The "stairs" refers to the long, gradual process of winning council seats in once hostile terrain. To build up the critical mass required could take as long as 12 years. The "lift" refers to winning not council seats, but mayor's races. Where's there's a mayoral election to be won, the Tories, armed with a sufficiently attractive candidate, could conquer in a single night a city that might otherwise have taken a decade to capture.

That would require the Conservatives to embrace the mayoral idea more emphatically than they have so far - seeing in it the route to their own salvation - but something else, too. They would have to find the first class candidates who could sweep cities and boroughs that have remained impregnable until now.

That is harder than it seems, as London illustrates. For which Tory would have a plausible chance of ousting Ken Livingstone? Steve Norris has made two manful attempts and remains popular, but there's no evidence he would be third time lucky. Sebastian Coe is plausible, but his sights are set on running the International Olympic Committee rather than City Hall. That leaves one other possible, the perennial prince across the water who BC, Before Cameron, was the object of Notting Hill Tory yearnings: Michael Portillo.
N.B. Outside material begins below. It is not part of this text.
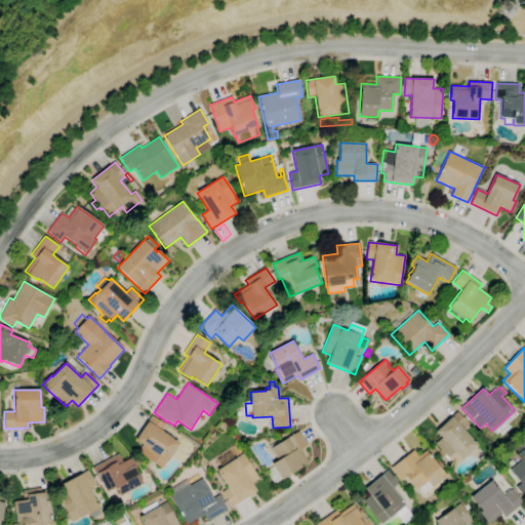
[(454,466),(435,444),(441,438),(435,432),(456,411),(469,425),(463,430),(478,444),(454,466)]
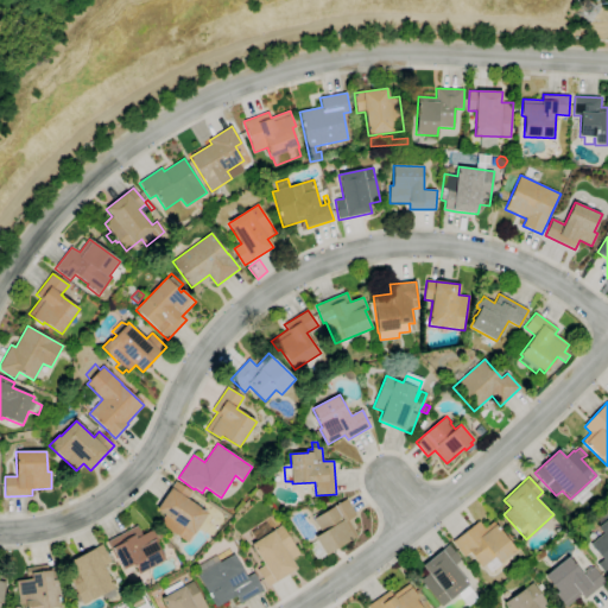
[(188,544),(159,524),(165,515),(157,510),(176,481),(192,493),(188,500),(208,513),(188,544)]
The trouble is, Portillo doesn't want to do it; he insists he's given up politics for good, preferring a media career that allows him to speak his mind and nuzzle up to Diane Abbott on Andrew Neil's TV sofa. I'm told that leading Cameroons are advising him that his "media balloon will need reinflating soon," and that there's no better oxygen than a re-entry into politics. Even if he loses, runs this logic, he'll have refreshed his media brand.
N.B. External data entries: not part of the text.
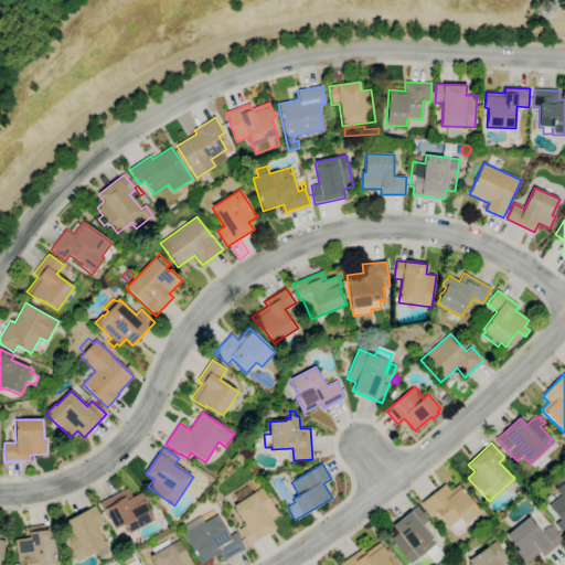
[(564,535),(555,524),(561,520),(555,513),(554,515),(551,511),(552,510),(548,505),(552,503),(550,500),(553,497),(555,500),(560,497),(555,491),(564,482),(564,535)]
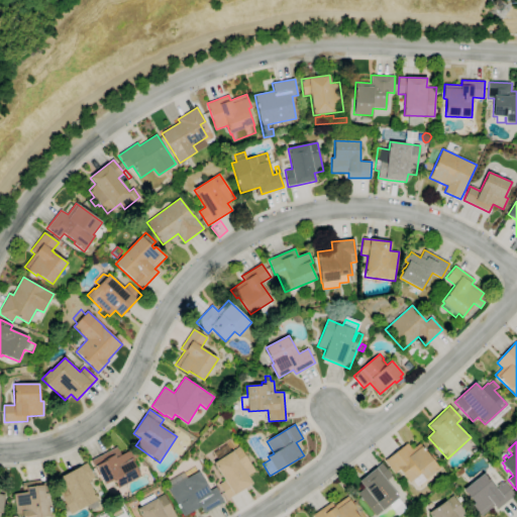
[(418,487),(413,481),(410,483),(400,469),(394,474),(385,460),(407,443),(412,449),(420,443),(439,468),(425,479),(426,480),(418,487)]
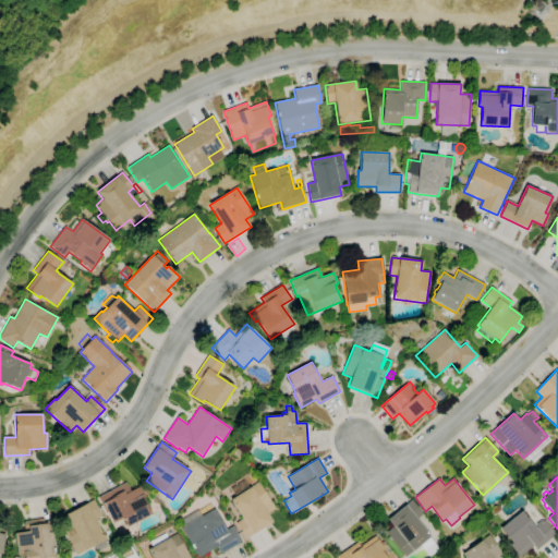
[(246,538),(237,523),(242,519),(230,499),(235,496),(231,488),(244,480),(249,487),(258,482),(276,509),(268,513),(273,521),(246,538)]
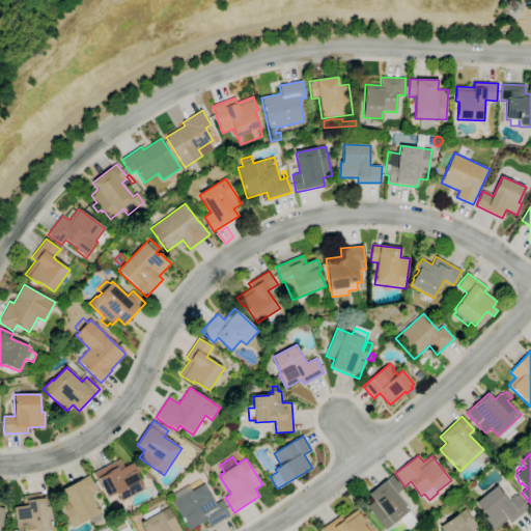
[(120,502),(116,494),(108,498),(103,488),(102,488),(93,473),(119,459),(124,468),(134,463),(137,468),(139,466),(141,470),(139,471),(140,473),(136,474),(144,490),(120,502)]
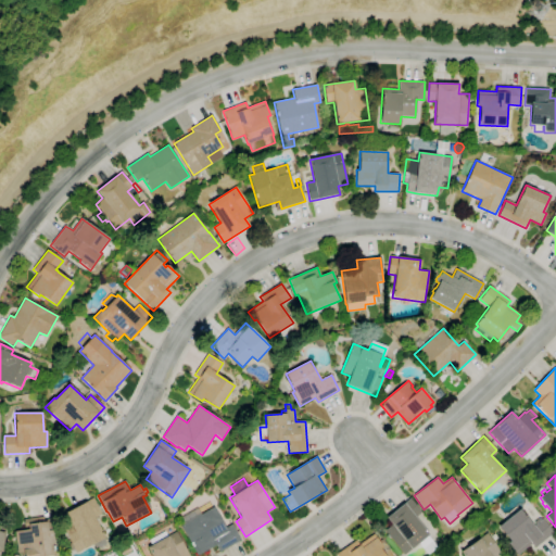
[(76,554),(74,550),(72,551),(68,544),(71,543),(61,526),(70,521),(65,514),(92,497),(102,515),(95,518),(105,538),(103,539),(106,544),(97,550),(93,544),(76,554)]
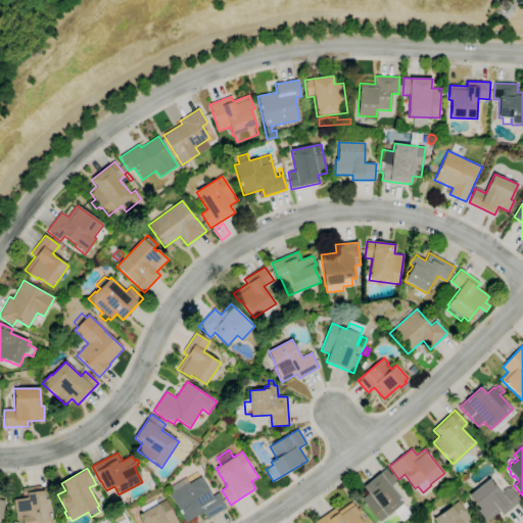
[(380,522),(363,500),(369,494),(364,486),(386,469),(396,482),(391,486),(405,503),(402,504),(407,509),(399,515),(394,510),(380,522)]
Let's say the Tories get lucky with candidates; there's still more they have to do. This is a shift larger than personalities; it is about principle. For the Conservatives would have to become the lead advocates of localism, the belief that decisions are best taken close to the people they affect - which means locally, wherever possible.

Right now, the Conservatives are talking a good game. Oliver Letwin, in charge of the policy review, promises a 'localism audit,' ensuring that all public bodies are "pushing power in the right direction, which is downward." He says the party has learned from its mistake in the 1980s, when Margaret Thatcher's response to disobedient authorities in London and Liverpool was to claw power back to the centre.

But the words don't quite fit the deeds. One of Cameron's earliest acts was to back the government's education bill, which sought to take power away from local education authorities. He also vowed to block local authorities from instituting selection in schools: whatever you think of the merits of selection itself, that still represented a preference for national government over local. Meanwhile, his health spokesman denounces the 'postcode lottery', which allows certain medicines to be available in some places but not others, promising to impose national standards. That's a funny kind of localism.

The suspicion lurks that David Cameron could turn out to resemble Tony Blair on this matter - officially signed up to devolution, but with none of the in-the-gut commitment such a change in political culture really requires. Yet it's the local that could offer his party their best route back to power - as tonight may well prove.